Good morning.
I know that – somewhere - dad is probably embarrassed, and at least annoyed -slash- bothered -slash- slightly upset that I’m doing this. Dad was a plain man, not given to flowery pronouncements or to frippery… which also means he wouldn’t use a word like frippery. In his own… subtle way….he’d probably equate my giving his eulogy to a healthy amount of the product of the back end of a large Texas steer.
Over the years, he and I have been in this church many hundreds of times, helping other families say goodbye to their loved ones. Today, we – and you – are here for him.
It’s said that in times like these, you find out who your friends really are. We have a lot, and they are wonderful. For my family, I can only offer a very overwhelmed “thank you”.
My brother Michael and I spent a very deep and profound night on Friday. It’s a night that I’ll treasure for the rest of my life. The aneurysm that happened so suddenly on Thursday stole his mind and thoughts and speech and all the things that made him him. He wasn’t really Frank anymore, he was just Frank’s shell. He was no longer there in any real sense. Mike and I stayed in the room in hospice all night as dad lay dying. We started talking about memories. But what we kept coming back to was the lessons we’d learned.
My dad was, first and foremost, a teacher, and not just in a classroom or on a basketball court. Real teaching is a quiet pursuit. The greatest lessons are the quiet lessons, the ones we don’t even realize we’ve learned until later. Mike and I discovered a wealth of quiet lessons as we sat holding our dying dad.
Let me share one with you:
My dad and I have exchanged books and texts and novels since I was 12. One of our favorites is “The Journeyer”, about Marco Polo and his travels across the Silk Road and through Asia. Marco’s mentor and friend dies suddenly in the night, and he’s buried under a stone that reads “But we never know when the last time comes”. I have always loved that quote, but it’s taken the events of the last few days for me to really understand it.
The last time I saw my dad before the aneurysm that stole first his cognitive function, and then his life, was last Tuesday afternoon. We were standing across the street on the porch of the funeral home, talking about nothing particularly important, with no idea that a week later, I’d be there at his wake. He was my dad and he knew I loved him but I'm still a little worse off now for not having him anymore.
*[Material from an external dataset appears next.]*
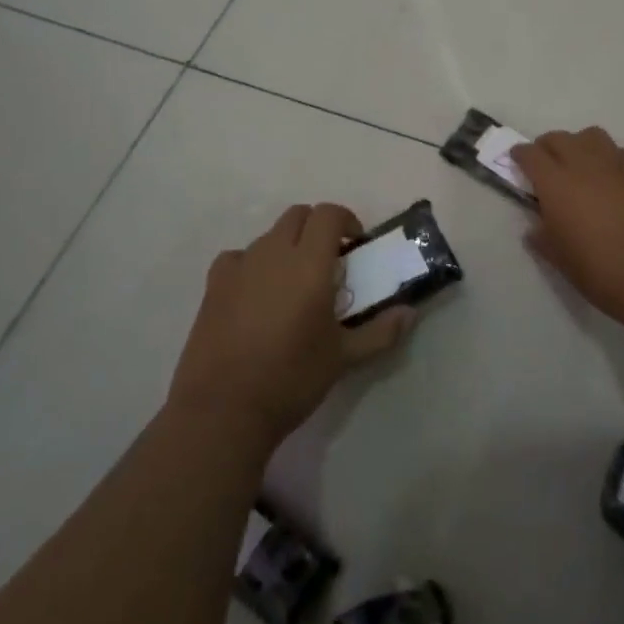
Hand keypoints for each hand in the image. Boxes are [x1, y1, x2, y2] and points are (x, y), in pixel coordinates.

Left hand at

We lived with mortality on a regular basis and I always knew I’d lose him someday, but the hole is bigger than I thought it would be. There are always so many things left to say, and now I can’t say them.
And in that lies the lesson. “We never know when the last time comes”.
We are more than the sum of a listing of our successes and setbacks, we are more than our moments of incredible grace and more than the moments when we fell short of the glory. Michael, who is brilliant and profound well beyond his 22 years, said in the early hours of Saturday morning, ‘if you can sum up your relationship with another person with one word, then you’re doing it wrong, unless that word is “complicated”’.
Like so many men of his generation, my dad wasn’t comfortable expressing emotion. Not that he didn’t feel it, he just didn’t know how to show it. He was quiet about it. I can’t tell you the number of people that he’s buried for nothing or next to nothing, taking it out of his own pocket because he thought they deserved a decent burial. He didn’t do it for recognition, but because it was right. There’s an infant named Jonathan at Mother of Sorrows Cemetery, buried in a lone grave that my dad bought. Jonathan’s circumstances broke dad’s heart. He took care of Jonathan, buried him and visited his grave, alone, for years.
With the exception of my mom, there is no one alive who knows my dad better than I do. In the last few months, we’d developed a very honest relationship where we could discuss anything, and so there are certain things that I can tell you because he told them to me. I don’t have to guess. And I know he would want me to tell you, to make sure that you know, now that his last time has come, how much he loved you. Even if he didn’t quite know how to share it or show it. He loved his friends, he loved his brother, he loved his kids, and he loved his wife.
So when you think about dad, remember him, but remember too how quickly he was taken away. Say the things you need to say to those you love. Share a hug. Tell them what they mean to you. Tell them that you love them. Because we never know when the last time comes.
If you do that, you’ll not only give more meaning to your own life, but more meaning to his. He won’t be just a memory, he’ll still be teaching. He’ll still be present in this world in a meaningful way, long after he’s left it.
And I do think that would make the teacher in him very happy.
I love you Dad. Thank you. Rest easy and travel well.